[R] RWeka - Error in model.frame.default - evaluate_Weka_classifier

Andreas Jansson andreas.s.t.jansson at gmail.com
Wed Oct 20 00:45:41 CEST 2010


Hi,

First of all, I'm a complete rookie to R (~2 weeks). But anyway, I'm
trying to use the RWeka interface for C4.5 (J48) classification.

As a proof of concept I'm using the Iris data set to create a training
set of 30 instances (10 per species) and use the remaining 120
instances as my test set.

This is what I do:

trainingIndices <- rep(1:10, 3) + rep(0:2, each=10) * 50
testIndices <- c(1:150)[-(trainingIndices)]
testSet <- iris[testIndices,]
trainingSet <- iris[trainingIndices,]
t <- J48(trainingSet ~ ., data=trainingSet)

So far, so good. I can even do predict(t, testSet).

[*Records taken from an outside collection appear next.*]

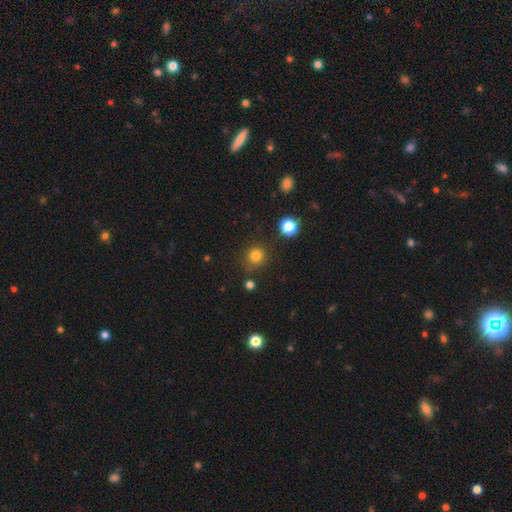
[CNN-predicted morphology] Smooth or featured?
  - smooth: 81% *
  - star or artifact: 15%
  - featured or disk: 5%
How rounded?
  - round: 91% *
  - in between: 8%
  - cigar-shaped: 1%
Merging?
  - none: 82% *
  - minor disturbance: 11%
  - merger: 4%
  - major disturbance: 4%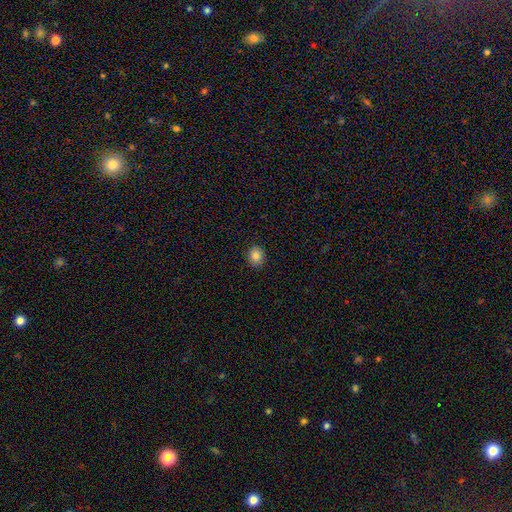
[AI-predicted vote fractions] A smooth galaxy with no disk features (83%) that is round (70%).

Vote fractions:
- Smooth or featured? smooth: 83% / star or artifact: 10% / featured or disk: 7%
- How rounded? round: 70% / in between: 29% / cigar-shaped: 1%
- Merging? none: 91% / minor disturbance: 7% / major disturbance: 2% / merger: 1%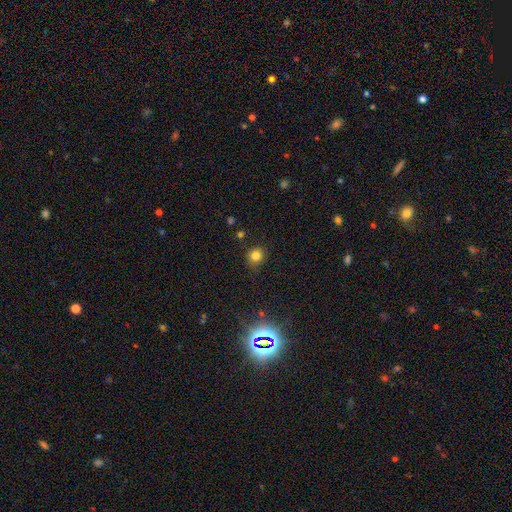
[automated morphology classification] This appears to be a smooth galaxy with no disk features (79%) that is round (85%). Merging: none (82%).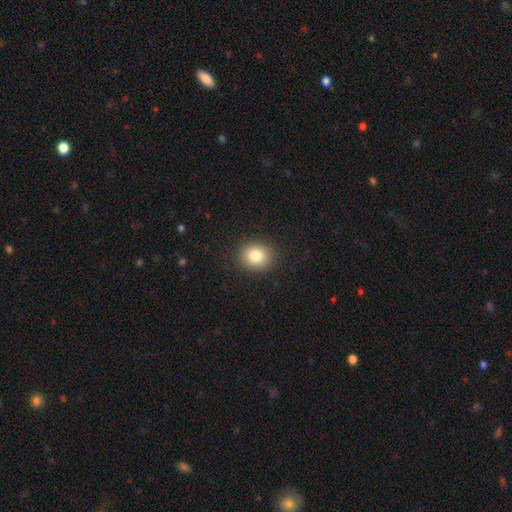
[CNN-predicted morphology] A smooth galaxy with no disk features (82%) that is round (68%).

Vote fractions:
- Smooth or featured? smooth: 82% / star or artifact: 10% / featured or disk: 8%
- How rounded? round: 68% / in between: 32% / cigar-shaped: 1%
- Merging? none: 90% / minor disturbance: 7% / major disturbance: 2% / merger: 1%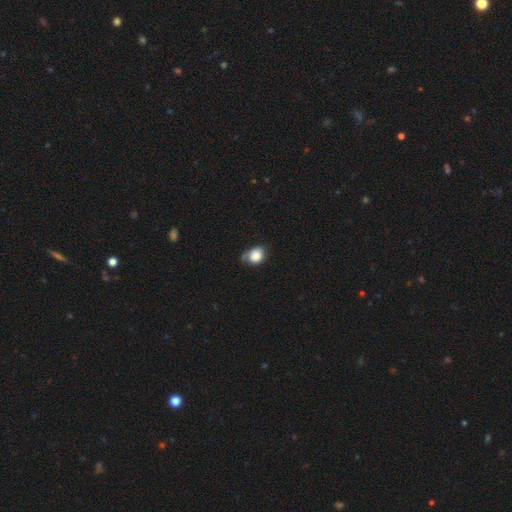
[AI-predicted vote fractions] This appears to be a smooth galaxy with no disk features (82%) that is round (52%). Merging: none (45%).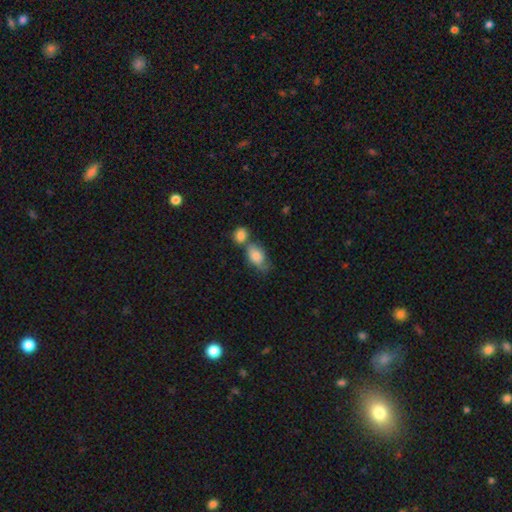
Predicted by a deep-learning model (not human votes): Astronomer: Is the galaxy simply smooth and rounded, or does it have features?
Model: smooth — 81%.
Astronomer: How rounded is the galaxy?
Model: in between — 84%.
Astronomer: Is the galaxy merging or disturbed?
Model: merger — 44% (runner-up: none, 31%).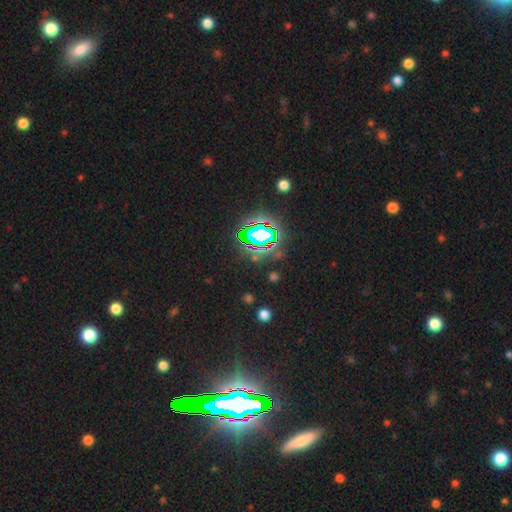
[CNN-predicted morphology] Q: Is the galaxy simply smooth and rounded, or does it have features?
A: star or artifact — 75%.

Now I want to get
more detailed statistics about the performance of my classifier.

evaluate_Weka_classifier(t, testSet)

This is when I get

Error in model.frame.default(formula = trainingSet$Species ~ ., data = list( :
  variable lengths differ (found for 'Sepal.Length')

traceback() returns:

7: model.frame.default(formula = trainingSet$Species ~ ., data = list(
 [...]
       3L, 3L, 3L, 3L, 3L, 3L, 3L, 3L, 3L, 3L, 3L)), drop.unused.levels = TRUE)
6: model.frame(formula = trainingSet$Species ~ ., data =
list(Sepal.Length = c(5.4,
 [...]
   3L, 3L, 3L, 3L)), drop.unused.levels = TRUE)
5: eval(expr, envir, enclos)
4: eval(mf, env)
3: model.frame.Weka_classifier(object, data = newdata)
2: model.frame(object, data = newdata)
1: evaluate_Weka_classifier(t, testSet)

([...] = Excluded values for readability, please let me know if they
would be of use)

When I try to evaluate a test set with the same number of rows as my
training set, it does work.

evaluate_Weka_classifier(t, testSet[1:30,])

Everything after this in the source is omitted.